British Imperialism and Irish Genocide
October 18, 2022
FROM Chris Fogarty’s book Ireland 1845-1850: The Perfect Holocaust And Who Kept It “Perfect:”
What England extracted from its colonies varied from country to country. In addition to usurping the land for distribution to its Crown- connected undertakers, it also looted the colony’s other resources. For example, from Australia from 1851 through 1862, after the easiest gold was gone, 21 million additional ounces of gold were taken into the British Government’s Gold room in Melbourne. Fertile Ireland’s main resource was the human energy that produced a torrent of agricultural products. The Irish were made tenants on their own land, and forced to pay rents that consumed most of their year’s labor. With force supplied by the British army, Irish output was commandeered by English landlords (many if not most absentees) on the basis that the English, not the Irish, owned the land on which it was produced.
The Holocaust of 1845-1850, the start of which was officially confirmed by British Viceroy Heytesbury in Dublin on November 3, 1845, did not occur in isolation. You will soon see that it was no “one- off” event.

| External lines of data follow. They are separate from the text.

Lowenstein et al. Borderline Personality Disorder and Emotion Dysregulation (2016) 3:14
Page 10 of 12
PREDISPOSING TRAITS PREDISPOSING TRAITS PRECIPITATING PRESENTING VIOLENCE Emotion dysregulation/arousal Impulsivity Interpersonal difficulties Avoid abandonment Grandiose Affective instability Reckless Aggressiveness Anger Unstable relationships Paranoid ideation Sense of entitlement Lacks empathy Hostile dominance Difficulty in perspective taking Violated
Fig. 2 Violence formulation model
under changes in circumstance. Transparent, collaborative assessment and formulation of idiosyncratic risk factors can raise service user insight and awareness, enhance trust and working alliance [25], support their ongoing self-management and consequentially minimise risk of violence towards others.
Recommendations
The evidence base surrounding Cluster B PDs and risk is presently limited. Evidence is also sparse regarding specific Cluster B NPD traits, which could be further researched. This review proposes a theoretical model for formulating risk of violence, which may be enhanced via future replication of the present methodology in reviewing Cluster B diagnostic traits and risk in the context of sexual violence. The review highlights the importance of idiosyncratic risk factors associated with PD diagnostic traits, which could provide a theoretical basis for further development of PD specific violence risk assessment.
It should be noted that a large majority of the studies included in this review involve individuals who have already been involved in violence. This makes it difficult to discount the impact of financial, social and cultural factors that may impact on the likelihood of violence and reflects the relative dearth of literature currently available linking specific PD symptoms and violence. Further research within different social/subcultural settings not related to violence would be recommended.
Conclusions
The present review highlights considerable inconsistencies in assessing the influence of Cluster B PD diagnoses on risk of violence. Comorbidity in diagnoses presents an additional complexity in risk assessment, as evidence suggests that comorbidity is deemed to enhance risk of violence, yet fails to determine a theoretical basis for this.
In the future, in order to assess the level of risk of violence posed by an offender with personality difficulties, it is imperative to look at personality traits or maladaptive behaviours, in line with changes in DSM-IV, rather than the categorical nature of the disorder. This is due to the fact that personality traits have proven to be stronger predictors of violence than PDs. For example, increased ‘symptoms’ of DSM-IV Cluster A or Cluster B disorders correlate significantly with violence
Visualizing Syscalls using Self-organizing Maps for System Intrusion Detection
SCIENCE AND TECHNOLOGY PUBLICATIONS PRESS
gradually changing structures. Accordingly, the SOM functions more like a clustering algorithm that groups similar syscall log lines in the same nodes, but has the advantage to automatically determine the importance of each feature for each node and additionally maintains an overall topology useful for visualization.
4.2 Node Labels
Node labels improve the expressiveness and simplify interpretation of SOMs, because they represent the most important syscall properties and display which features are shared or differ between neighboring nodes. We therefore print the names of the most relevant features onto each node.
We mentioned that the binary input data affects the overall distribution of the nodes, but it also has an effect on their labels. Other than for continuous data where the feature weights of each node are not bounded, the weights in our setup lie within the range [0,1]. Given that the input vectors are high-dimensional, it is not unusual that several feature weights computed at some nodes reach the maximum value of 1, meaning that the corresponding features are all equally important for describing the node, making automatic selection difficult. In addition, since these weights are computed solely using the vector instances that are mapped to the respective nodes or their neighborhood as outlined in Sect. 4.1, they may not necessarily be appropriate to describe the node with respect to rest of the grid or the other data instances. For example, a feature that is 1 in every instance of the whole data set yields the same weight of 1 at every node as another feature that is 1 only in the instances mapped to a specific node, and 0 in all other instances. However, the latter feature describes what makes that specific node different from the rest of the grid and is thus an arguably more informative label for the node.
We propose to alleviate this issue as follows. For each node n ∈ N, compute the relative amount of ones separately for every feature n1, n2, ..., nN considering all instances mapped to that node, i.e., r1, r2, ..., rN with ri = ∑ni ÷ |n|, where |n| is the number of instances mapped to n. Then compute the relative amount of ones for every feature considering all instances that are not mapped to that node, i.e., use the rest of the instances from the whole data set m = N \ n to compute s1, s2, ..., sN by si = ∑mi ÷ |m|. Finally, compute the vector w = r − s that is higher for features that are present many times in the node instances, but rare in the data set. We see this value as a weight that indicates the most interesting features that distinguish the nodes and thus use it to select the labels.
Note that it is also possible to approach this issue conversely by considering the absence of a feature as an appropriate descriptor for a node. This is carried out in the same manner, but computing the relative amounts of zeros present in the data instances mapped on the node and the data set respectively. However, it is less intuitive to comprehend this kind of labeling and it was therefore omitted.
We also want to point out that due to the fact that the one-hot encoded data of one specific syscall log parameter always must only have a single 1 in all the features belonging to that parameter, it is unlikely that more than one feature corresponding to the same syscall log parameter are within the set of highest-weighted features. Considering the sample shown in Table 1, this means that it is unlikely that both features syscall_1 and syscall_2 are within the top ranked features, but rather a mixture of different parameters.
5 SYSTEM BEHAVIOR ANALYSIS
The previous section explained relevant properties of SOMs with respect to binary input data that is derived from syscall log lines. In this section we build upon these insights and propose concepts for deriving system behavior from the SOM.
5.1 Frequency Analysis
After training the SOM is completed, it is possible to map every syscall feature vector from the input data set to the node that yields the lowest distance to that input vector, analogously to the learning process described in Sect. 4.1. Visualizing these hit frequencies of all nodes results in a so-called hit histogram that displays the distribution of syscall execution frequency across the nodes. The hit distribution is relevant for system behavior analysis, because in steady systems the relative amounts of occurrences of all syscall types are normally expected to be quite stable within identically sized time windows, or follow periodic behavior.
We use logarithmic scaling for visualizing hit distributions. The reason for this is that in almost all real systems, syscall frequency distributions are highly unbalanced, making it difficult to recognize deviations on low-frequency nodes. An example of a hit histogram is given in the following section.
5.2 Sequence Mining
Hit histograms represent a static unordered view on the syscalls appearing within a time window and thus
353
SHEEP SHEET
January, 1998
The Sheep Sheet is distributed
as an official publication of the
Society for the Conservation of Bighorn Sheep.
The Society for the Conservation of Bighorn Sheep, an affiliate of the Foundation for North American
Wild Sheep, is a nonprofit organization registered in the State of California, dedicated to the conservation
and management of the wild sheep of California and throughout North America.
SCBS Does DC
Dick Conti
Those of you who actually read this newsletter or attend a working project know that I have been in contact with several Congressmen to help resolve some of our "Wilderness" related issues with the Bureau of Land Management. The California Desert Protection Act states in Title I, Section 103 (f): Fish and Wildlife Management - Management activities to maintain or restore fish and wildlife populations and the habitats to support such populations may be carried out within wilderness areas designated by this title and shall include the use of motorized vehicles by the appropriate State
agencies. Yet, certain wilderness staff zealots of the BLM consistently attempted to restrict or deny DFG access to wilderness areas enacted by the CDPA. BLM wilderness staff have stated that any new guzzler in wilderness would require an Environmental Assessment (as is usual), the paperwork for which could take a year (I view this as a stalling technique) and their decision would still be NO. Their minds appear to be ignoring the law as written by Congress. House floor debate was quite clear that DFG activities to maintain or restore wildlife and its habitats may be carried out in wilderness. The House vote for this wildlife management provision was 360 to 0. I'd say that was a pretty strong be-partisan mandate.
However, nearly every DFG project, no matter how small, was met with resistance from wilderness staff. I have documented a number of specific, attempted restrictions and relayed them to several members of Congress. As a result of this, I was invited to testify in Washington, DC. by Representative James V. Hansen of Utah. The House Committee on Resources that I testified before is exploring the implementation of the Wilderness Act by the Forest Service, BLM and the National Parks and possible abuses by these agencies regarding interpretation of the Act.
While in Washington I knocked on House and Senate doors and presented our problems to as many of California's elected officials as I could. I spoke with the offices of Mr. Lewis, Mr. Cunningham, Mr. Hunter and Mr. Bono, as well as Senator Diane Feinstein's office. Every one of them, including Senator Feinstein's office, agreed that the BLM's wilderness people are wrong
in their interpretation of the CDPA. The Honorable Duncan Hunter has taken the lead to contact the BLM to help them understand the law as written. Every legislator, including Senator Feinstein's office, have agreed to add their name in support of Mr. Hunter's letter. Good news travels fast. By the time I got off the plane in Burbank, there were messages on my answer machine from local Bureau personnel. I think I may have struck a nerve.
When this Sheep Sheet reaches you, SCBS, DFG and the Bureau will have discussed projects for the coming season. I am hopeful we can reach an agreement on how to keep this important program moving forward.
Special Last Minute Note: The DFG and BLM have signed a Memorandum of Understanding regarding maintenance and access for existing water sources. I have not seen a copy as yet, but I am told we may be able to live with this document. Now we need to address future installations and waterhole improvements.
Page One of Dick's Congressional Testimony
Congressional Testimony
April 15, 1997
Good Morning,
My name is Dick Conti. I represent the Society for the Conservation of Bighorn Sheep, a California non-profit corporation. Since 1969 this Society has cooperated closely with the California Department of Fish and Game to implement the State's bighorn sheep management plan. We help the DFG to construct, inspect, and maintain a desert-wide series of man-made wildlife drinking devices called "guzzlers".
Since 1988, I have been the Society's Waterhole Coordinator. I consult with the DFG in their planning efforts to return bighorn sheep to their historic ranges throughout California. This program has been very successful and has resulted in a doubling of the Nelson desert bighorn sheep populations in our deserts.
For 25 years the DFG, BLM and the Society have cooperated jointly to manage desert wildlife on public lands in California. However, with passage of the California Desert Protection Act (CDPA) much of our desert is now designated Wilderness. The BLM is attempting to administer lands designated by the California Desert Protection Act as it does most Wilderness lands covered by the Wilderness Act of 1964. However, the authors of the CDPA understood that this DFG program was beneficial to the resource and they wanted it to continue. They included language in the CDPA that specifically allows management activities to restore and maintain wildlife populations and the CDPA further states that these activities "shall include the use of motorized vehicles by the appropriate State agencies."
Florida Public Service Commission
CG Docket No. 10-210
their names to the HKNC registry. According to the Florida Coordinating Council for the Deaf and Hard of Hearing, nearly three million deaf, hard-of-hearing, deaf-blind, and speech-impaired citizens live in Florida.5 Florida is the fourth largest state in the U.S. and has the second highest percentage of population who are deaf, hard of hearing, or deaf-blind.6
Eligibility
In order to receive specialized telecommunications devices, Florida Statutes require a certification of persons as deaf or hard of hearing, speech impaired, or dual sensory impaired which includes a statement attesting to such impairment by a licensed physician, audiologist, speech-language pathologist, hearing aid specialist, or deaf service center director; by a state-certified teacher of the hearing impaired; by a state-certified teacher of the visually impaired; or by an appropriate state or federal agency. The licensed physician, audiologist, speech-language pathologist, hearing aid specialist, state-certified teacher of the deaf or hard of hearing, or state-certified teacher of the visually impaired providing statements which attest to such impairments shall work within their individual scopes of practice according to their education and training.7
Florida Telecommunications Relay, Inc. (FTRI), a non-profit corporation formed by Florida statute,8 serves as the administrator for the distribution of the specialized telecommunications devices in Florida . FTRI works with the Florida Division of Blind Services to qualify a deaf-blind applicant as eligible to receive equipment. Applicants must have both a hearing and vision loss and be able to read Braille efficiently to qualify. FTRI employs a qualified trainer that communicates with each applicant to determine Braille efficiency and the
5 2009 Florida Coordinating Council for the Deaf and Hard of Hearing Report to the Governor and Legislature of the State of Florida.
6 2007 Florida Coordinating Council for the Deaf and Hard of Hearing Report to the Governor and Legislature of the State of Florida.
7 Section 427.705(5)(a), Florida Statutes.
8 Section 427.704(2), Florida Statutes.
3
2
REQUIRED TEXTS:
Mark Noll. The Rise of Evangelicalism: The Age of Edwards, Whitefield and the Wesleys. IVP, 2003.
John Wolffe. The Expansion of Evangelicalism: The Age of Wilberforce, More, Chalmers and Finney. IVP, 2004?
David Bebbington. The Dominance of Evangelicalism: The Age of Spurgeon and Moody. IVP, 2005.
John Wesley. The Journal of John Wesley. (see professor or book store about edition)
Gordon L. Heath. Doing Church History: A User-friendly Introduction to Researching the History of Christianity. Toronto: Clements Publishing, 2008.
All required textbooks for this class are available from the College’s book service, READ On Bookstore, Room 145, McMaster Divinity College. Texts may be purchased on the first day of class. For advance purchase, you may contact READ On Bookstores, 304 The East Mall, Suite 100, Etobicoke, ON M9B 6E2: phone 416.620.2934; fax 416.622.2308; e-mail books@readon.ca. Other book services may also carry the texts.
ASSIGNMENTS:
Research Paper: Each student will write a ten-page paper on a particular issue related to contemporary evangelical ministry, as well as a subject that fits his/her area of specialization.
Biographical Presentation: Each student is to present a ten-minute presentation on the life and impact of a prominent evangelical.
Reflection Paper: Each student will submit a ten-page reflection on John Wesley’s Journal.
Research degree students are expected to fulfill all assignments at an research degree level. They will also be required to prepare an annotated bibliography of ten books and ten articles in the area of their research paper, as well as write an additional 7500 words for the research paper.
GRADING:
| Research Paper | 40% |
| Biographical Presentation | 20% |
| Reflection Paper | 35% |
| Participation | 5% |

This chapter will show that the Holocaust was just another stage in a lengthy genocide that varied only in its intensity. It included the looting of national resources, part of permanent British policy in its colonies. Ireland’s fertile soil, benign growing conditions, and productive cultivators, made its rich agricultural and pastoral output the target of that looting. You will see that the Holocaust was England’s third peak of homicide in Ireland; having been preceded by those planned and implemented first by Elizabeth I and later by Oliver Cromwell all within a generally genocidal policy. The English in Ireland, referred to as “the Ascendancy,” stripped the Irish of their property and legal personhood, with all that that entails. It legally barred them from essentially all livelihoods except those which primarily benefited England and the Ascendancy. For a very long time under English rule the murder of any Irish man, woman or child did not involve the law, as the law applied to persons and the Irish had been stripped of legal personhood. For the Irish the law existed only to legally murder, to punish, to rob, or otherwise deprive them; never to protect. To Queen Anne is attributed: “The purpose of the penal laws is to render the Irish fit only to hew wood and draw water.” One may wonder how the English in Ireland managed to overcome the island’s overwhelming majority who were Irish. The answer, of course, is the British army which was always available with the latest weaponry, and the English latifundists (hereinafter “landlords”) in Ireland promptly formed their own private armies. These private armies, over time, became county militias; but each remained headed by an infamous landlord (see Exhibit C3).